After the slowdown of 2008-09, plain vanilla private equity investments and debt-equity deals are gradually making way for ‘safety-net structures’ that protect investors from fluctuating returns and underperformance of portfolio companies. One such structure in vogue now is ratchet investments.
A ratchet is a contractual agreement between a PE fund and the promoter of a company that in the event of a reduction in targeted growth (or in the case of fresh equity issue) or a decline in performance, the PE fund could increase its stake in the company without infusing fresh capital. In other words, a ratchet gives PE funds an option to increase its holding (without paying for the additional stake) if the company fails to achieve pre-set targets.
The equity allocation may vary, depending on the performance of the company and the PE fund’s expected rate of return. According to industry officials, the ceiling (the level up to which a PE fund can raise its stake in case of underperformance) could be in the 20-60% range from the floor-level (stake diluted at the first instance). There have been instances where private equity investors have scaled their investments up to 75% to gain more management control, these officials said.
“Ratchet structures are usually done by early-stage investors. These structures give them an adequate protection in times of a bad business environment. We have seen several ratchet deals happening in unlisted companies where exit options are limited,” said CG Srividya, partner of Grant Thornton. Ratchet deals start cracking when markets (and valuations) are trading at higher levels. It is in these times when promoters and PE investors fail to reach a mid-path on valuations. A large number of ratchet deals were recorded in 2006 and 2007. “PE firms are not left with many options when promoters are insistent on valuations that are 4-6 times the net revenue of a company. We do ratchets in companies that will be able to hold ground in bad times,” said a private equity fund manager, adding, “Even if a company underperforms for a brief while, we’ll be able to increase our holdings and still be invested in a company that has good growth prospects.”

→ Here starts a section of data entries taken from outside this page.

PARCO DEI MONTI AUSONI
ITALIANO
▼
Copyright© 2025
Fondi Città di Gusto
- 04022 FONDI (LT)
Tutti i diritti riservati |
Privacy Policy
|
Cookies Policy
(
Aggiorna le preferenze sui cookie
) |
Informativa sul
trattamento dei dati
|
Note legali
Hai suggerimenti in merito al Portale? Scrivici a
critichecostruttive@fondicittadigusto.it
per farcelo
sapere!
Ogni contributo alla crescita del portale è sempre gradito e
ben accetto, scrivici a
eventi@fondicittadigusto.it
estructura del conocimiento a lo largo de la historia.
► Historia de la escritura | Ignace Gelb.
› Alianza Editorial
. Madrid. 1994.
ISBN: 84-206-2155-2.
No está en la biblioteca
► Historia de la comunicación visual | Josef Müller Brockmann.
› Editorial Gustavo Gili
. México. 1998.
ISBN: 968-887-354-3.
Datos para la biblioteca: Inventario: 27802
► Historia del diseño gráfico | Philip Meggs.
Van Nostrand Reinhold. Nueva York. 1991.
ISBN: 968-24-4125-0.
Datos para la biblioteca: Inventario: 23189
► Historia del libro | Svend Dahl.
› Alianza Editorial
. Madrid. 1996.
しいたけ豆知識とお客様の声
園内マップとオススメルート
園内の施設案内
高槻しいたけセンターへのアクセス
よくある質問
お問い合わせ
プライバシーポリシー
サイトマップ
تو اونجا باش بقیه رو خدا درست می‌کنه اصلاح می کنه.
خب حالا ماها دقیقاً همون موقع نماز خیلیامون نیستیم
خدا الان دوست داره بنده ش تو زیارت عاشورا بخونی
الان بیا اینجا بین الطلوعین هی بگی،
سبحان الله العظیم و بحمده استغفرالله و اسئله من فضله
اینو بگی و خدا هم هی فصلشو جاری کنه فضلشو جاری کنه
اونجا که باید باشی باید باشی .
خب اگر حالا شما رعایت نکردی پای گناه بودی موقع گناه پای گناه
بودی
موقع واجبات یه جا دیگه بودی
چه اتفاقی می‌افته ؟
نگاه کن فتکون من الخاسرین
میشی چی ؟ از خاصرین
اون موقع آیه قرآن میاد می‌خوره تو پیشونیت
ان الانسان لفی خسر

Ironically, promoters of companies which had agreed to execute ratchet deals in 2006 and 2007 were not able to meet performance targets in 2008. This led to several PE funds increasing their stakes in companies where they have a ratchet contract.
“Ratchet structures are common in highgrowth economies where growth expectations are high. The pricing of the deal is done by considering the future growth of a company,” said Pankaj Dhandharia, partner of Ernst & Young.
“Apart from underperformance, ratchet deals come handy for PE funds when a company is going in for a fresh issue of shares (for example, a bonus issue),” Mr Dhandharia added. In the event of a fresh issue of shares, the overall stakeholding of a PE fund will be protected (from dilution). The fund will be allotted fresh shares (to match earlier stakeholding) free of cost or at a discounted price.